## PROBLEM TO SOLVE
Write the entries below out again exactly, but skip the pictures.

Dataset excerpts

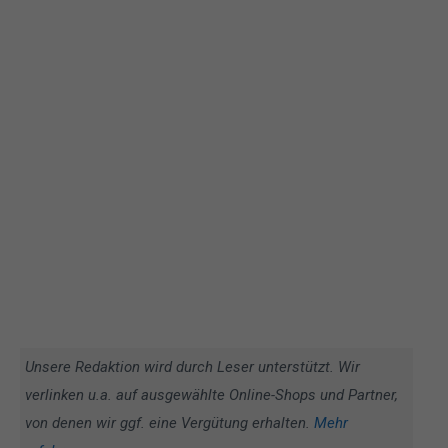
Unsere Redaktion wird durch Leser unterstützt. Wir
verlinken u.a. auf ausgewählte Online-Shops und Partner,
von denen wir ggf. eine Vergütung erhalten.
Mehr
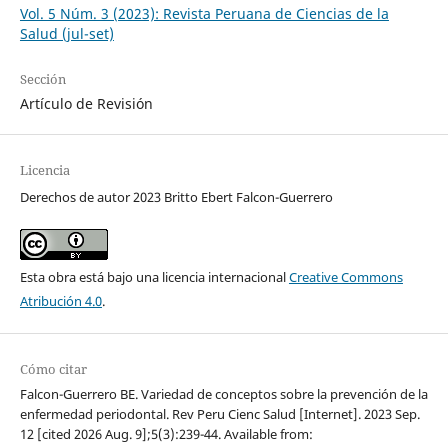
Vol. 5 Núm. 3 (2023): Revista Peruana de Ciencias de la
Salud (jul-set)
Sección
Artículo de Revisión
Licencia
Derechos de autor 2023 Britto Ebert Falcon-Guerrero
Esta obra está bajo una licencia internacional
Creative Commons
Atribución 4.0
.
Cómo citar
Falcon-Guerrero BE. Variedad de conceptos sobre la prevención de la
enfermedad periodontal. Rev Peru Cienc Salud [Internet]. 2023 Sep.
12 [cited 2026 Aug. 9];5(3):239-44. Available from:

## ANSWER TO THIS TASK
Unsere Redaktion wird durch Leser unterstützt. Wir
verlinken u.a. auf ausgewählte Online-Shops und Partner,
von denen wir ggf. eine Vergütung erhalten.
Mehr
Vol. 5 Núm. 3 (2023): Revista Peruana de Ciencias de la
Salud (jul-set)
Sección
Artículo de Revisión
Licencia
Derechos de autor 2023 Britto Ebert Falcon-Guerrero
Esta obra está bajo una licencia internacional
Creative Commons
Atribución 4.0
.
Cómo citar
Falcon-Guerrero BE. Variedad de conceptos sobre la prevención de la
enfermedad periodontal. Rev Peru Cienc Salud [Internet]. 2023 Sep.
12 [cited 2026 Aug. 9];5(3):239-44. Available from:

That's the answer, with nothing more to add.